Hm yeah, that makes sense. So it's not the case that "[there are] no real reasons" - but I still think it's awesome, and learn a lot/see the applications of stuff learned elsewhere in them.
Perhaps I'm a bit ignorant of git's storage and protocols, but what's the purpose of this initial count? Seems to me it's traversing the tree twice - once to count and once to send the objects across the network. So why not traverse the tree, sending objects that need to be sent and ignoring the ones that don't instead of counting?
You need to know which objects are reachable before you can delta compress them (or reuse a packed delta chain). I guess you could restrict compression antecedents to graph ancestors in your pack, but at the cost of not compressing similar siblings (and blobs are leaves).
The Azure team responsible for the Local Git implementation needs to read this fantastic article.
I've been putting up with 10-minute deploys due to precisely this issue of counting objects. It's slow because we don't use Local Git as our source-of-record repository (because commits initiate a deployment step), so every deploy involves a clean fetch into a new tmpdir.
At least now I know why our deploys are getting slower and slower.
I wonder why GitHub has a separate domain githubengineering.com for this blog instead of a subdomain like engineering.github.com.
I notice that there is an inactive user account called engineering. If at all an User Page is created by that account, it would be available at engineering.github.io.
GitHub Pages used to be served under github.com subdomains (they were switched after GitHub realized this was a same-origin security hole), and said username.github.com subdomains still redirect to github.io for backward compatibility.
It's not unheard of for GitHub to rename inactive accounts, though: most likely, they gave this its own domain for something like SEO purposes (as it's content marketing).
Interesting. I've heard that thrown around before, but I've never heard someone say the same thing about Python, even though the main Python implementation is C.
From my own experience with Ruby and MRI, there's quite a strong culture of "transparency of code". It's not unusual if you're really down into some "interesting" problem to delve first into your gems/frameworks, and eventually even into MRI itself. Being a PL polyglot pays off in spades in these cases, since you get a solid understanding of the underpinnings of everything.
Note that there's very rarely any need to go there, but the fact that it's both possible and culturally encouraged makes a huge difference for those of us who've needed it.
I have a talk at a Ruby conference last week and even put a small amount of assembly on the screen... While many Rubyists aren't expert C programmers, they know enough to look at Ruby's source every once in a while to figure out what's going on.
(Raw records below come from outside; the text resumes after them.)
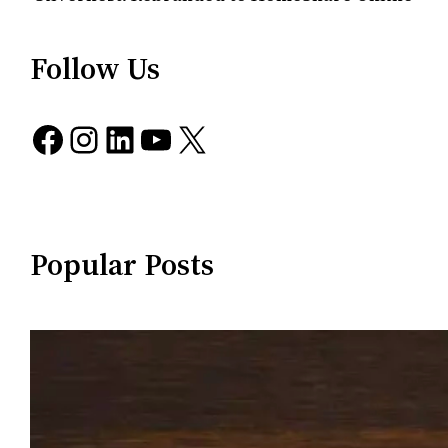
Follow Us
Facebook
Instagram
LinkedIn
YouTube
X
Popular Posts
"When you fork a repository on GitHub, we create a shallow copy of it. This copy has no objects of its own, but it has access to all the objects of an alternate ..."
So does this mean one could attach a GitHub repository by having a lot of shill accounts cline it and add random objects (possibly having a performance impact on the original)? I understand the engineering need for the use of alternates, but wonder about the lowered degree of isolation.
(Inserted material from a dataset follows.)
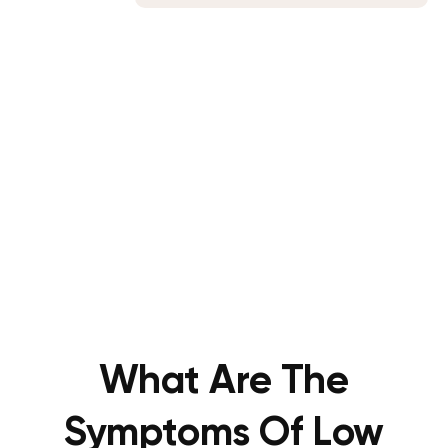
What Are The
Symptoms Of Low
I wish they had talked a little more about the tradeoff they made. They mentioned that splitting packfiles by fork was space-prohibitive, but ended up with a solution which must take more space than originally used. (If the new heuristic refuses to use some objects as delta bases, some options which would have provided the best compression are no longer available to git)
The performance win is incredible, how much space did they give up in the process?